Por essas coisas, durante anos não me importei muito com a CosacNaify. Para piorar, o primeiro contato que tive com ela foi através de uma entrevista numa dessas revistas semanais, provavelmente a Época, aí pelo final dos anos 2000. Um perfil do Charles Cosac mostrava um sujeito elitista além do socialmente aceitável, com uma visão de cultura que, digamos assim, extrapolava a minha. A partir daquele momento, vi no sujeito um esteta rico, meio delirante que podia se abandonar aos seus devaneios; ele me parecia um daqueles playboys cariocas dos anos 50, que passavam as noites na Vogue gastando um dinheiro que não ganharam e se tornavam a matéria da lenda do Rio de Janeiro. Ou melhor, uma visão extemporânea e deslocada de Des Esseintes, ou um Jacinto de Tormes.
(Charles Cosac me lembrava um artista plástico que conheci algumas décadas atrás. Pintava quadros de nítida inspiração clássica, o tal pintor. Ticiano antes de Modigliani, Rafael antes de Bacon. Parecia viver no século XVIII. E em seu primeiro vernissage lá estava ele, envergando um trench coat e uma echarpe em pleno calor aracajuano — senhora, senhor, o calor de Aracaju sabe ser parecido com o carioca quando quer, acredite no que vos digo —, empunhando uma bengala desnecessária e tendo ao lado um menino, vestido como pajem renascentista, que oferecia ao transeunte incauto os seus cartões de visita, tirados de uma caixa de madeira.)
Brincadeira de rico para deleite de rico, era o que eu achava. Mas recentemente, essa entrevista do Charles Cosac me impressionou. Mais que isso, me fez mudar de opinião, e de maneira radical. Vi no Cosac um sujeito necessário, consciente do seu papel. Mais recentemente, depois de ver outra entrevista sua, desta vez à Folha de S. Paulo depois de assumir a direção da Biblioteca Mário de Andrade em São Paulo, vi nele um sujeito que o capitalismo moderno tornou redundante e arcaico, infelizmente: o esteta elitista que, paradoxalmente, tem algo a contribuir para a sociedade. E é esse arcaísmo que o torna mais necessário.
(Vi também um sujeito que, depois de esculhambar o Dória e a mulher e aceitar um convite para trabalhar em sua gestão, se saiu de uma pergunta capciosa com astúcia, classe e educação, sem perder o respeito próprio.)
Não é o bastante para me fazer comprar seus livros. Uma edição barata mas correta de Moby Dick, para mim, ainda tem o mesmo valor real que a bela edição da CosacNaify. Eu envelheço e tento me atualizar, talvez um dia até compre um Kindle, mas não preciso e não quero mudar tanto assim. No entanto, é o suficiente para que eu veja a pequena multidão carpindo o fim do seu período como livreiro com um pouco mais de respeito do que tinha até então.

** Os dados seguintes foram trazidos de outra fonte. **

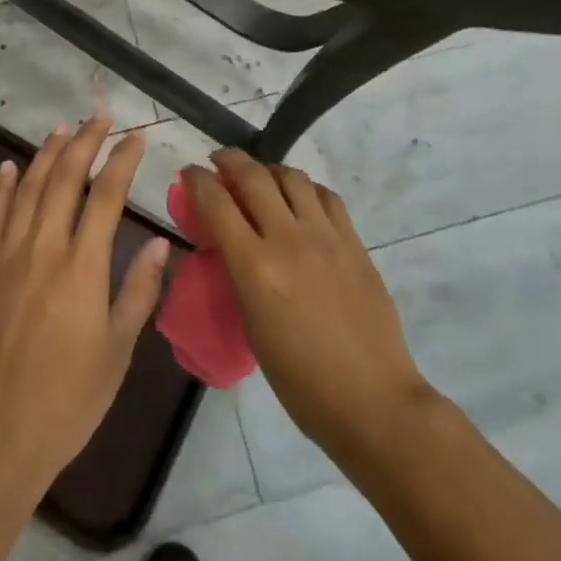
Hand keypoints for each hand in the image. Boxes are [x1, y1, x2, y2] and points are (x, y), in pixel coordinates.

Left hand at [0, 115, 169, 495]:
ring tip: (63, 128)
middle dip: (85, 142)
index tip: (135, 136)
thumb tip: (159, 240)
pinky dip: (1, 188)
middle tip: (99, 115)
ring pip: (27, 190)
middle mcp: (42, 249)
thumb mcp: (117, 351)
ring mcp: (4, 257)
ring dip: (46, 155)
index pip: (106, 197)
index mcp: (82, 269)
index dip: (122, 161)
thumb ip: (138, 290)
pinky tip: (9, 166)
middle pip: (64, 180)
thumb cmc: (67, 401)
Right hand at [186, 149, 435, 464]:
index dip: (196, 180)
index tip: (188, 173)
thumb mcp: (252, 328)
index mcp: (256, 268)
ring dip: (269, 169)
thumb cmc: (301, 381)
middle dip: (229, 160)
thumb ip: (239, 278)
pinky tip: (300, 200)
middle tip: (218, 162)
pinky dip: (305, 188)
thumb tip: (229, 248)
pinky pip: (326, 196)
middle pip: (253, 176)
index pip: (216, 203)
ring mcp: (326, 236)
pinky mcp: (354, 242)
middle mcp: (289, 239)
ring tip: (261, 179)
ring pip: (292, 176)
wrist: (373, 400)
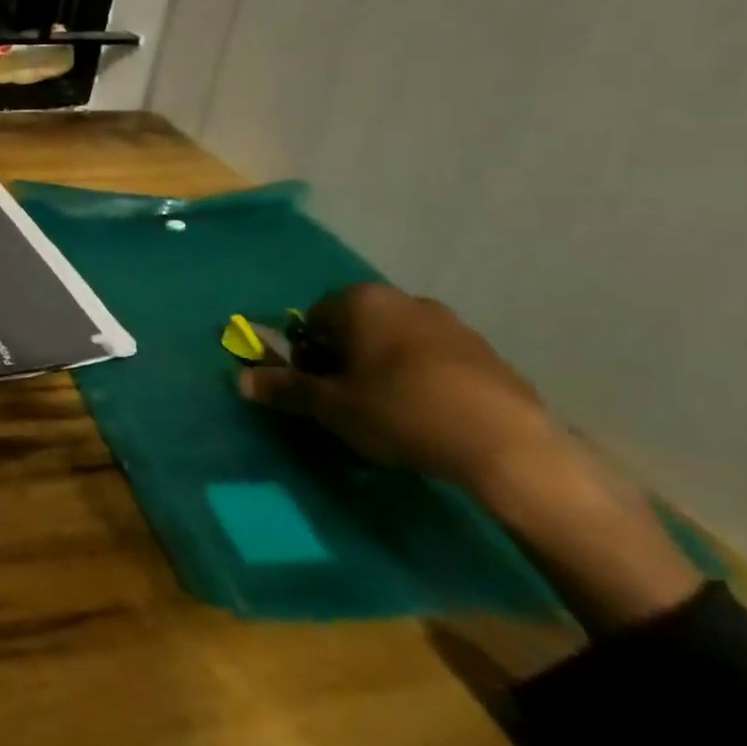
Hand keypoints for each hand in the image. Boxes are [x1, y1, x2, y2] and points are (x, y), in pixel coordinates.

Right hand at [238, 282, 557, 491]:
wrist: (506, 445)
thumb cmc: (400, 411)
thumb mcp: (331, 406)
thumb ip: (285, 388)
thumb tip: (240, 379)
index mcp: (362, 301)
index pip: (314, 318)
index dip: (307, 354)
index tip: (315, 389)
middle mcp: (404, 299)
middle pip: (357, 326)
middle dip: (346, 358)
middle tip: (348, 401)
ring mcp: (451, 323)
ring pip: (397, 342)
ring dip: (385, 368)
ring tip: (390, 413)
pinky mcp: (486, 353)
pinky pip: (435, 360)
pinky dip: (423, 379)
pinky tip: (429, 416)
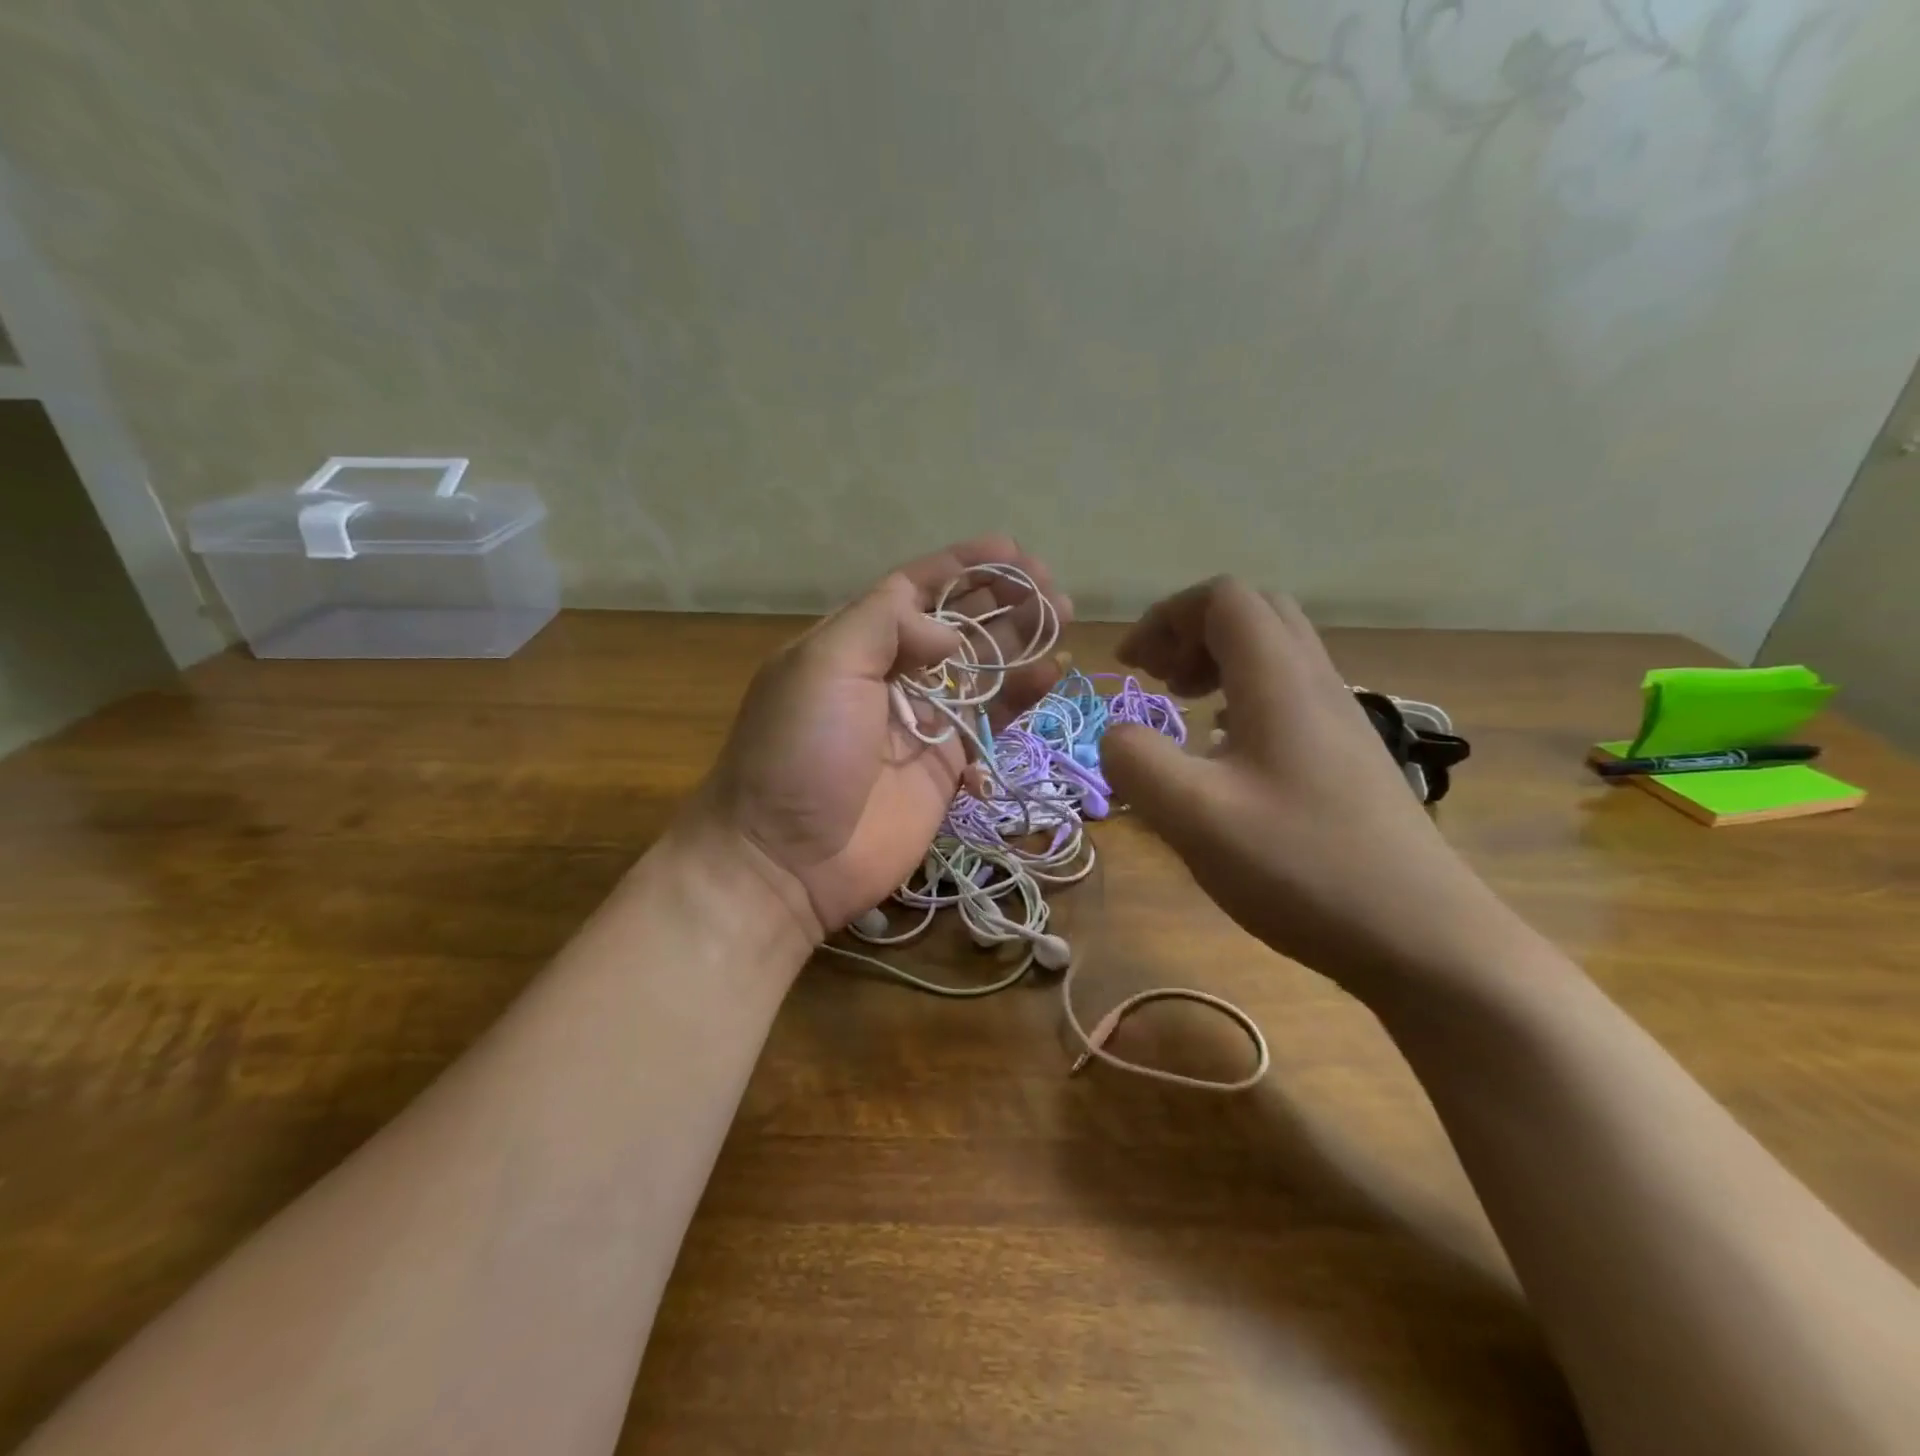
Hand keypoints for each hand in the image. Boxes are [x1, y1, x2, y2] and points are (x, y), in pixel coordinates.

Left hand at [691, 538, 1069, 942]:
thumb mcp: (824, 666)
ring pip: (982, 668)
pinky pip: (994, 719)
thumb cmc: (800, 752)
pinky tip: (1053, 670)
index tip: (1010, 549)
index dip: (961, 565)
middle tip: (1048, 586)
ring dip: (1020, 640)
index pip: (914, 589)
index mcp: (852, 641)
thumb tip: (948, 634)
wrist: (789, 859)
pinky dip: (1024, 694)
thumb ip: (887, 626)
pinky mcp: (948, 763)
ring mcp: (923, 720)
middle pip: (955, 624)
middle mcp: (890, 673)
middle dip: (1000, 598)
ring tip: (1062, 616)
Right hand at [1099, 578, 1521, 1002]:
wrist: (1423, 937)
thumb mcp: (1194, 817)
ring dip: (1219, 662)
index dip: (1166, 618)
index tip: (1130, 666)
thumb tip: (1117, 735)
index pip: (1222, 599)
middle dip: (1192, 632)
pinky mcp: (1350, 756)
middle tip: (1157, 679)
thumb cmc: (1302, 867)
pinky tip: (1225, 750)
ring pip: (1276, 653)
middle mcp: (1317, 683)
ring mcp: (1342, 719)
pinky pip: (1290, 694)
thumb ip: (1136, 762)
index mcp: (1280, 680)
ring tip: (1183, 707)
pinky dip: (1243, 697)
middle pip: (1254, 614)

Pelo que sei, as boas coleções de literatura que a Cosac Naify lançou foram ideia do administrador que o Cosac contratou pra dirigir a editora — não lembro o nome dele.
O cara foi contratado pra fazer a editora sair do vermelho e ela até teve uma melhoria financeira publicando literatura.
Pelo Cosac, seria uma editora de livros de arte e só. E nesse aspecto ela era imbatível. Ela publicou obras de altíssima qualidade que nenhum outro editor publicaria.
Depois que faliu, lembraram de uma outra faceta imperdível dela: os livros infantis. Realmente, uma amiga minha tem um sebo com muitas obras infantis dela e são de ótima qualidade. Também o tipo de trabalho que poucas editoras se interessam em publicar, porque tem material mais barato e de qualidade inferior.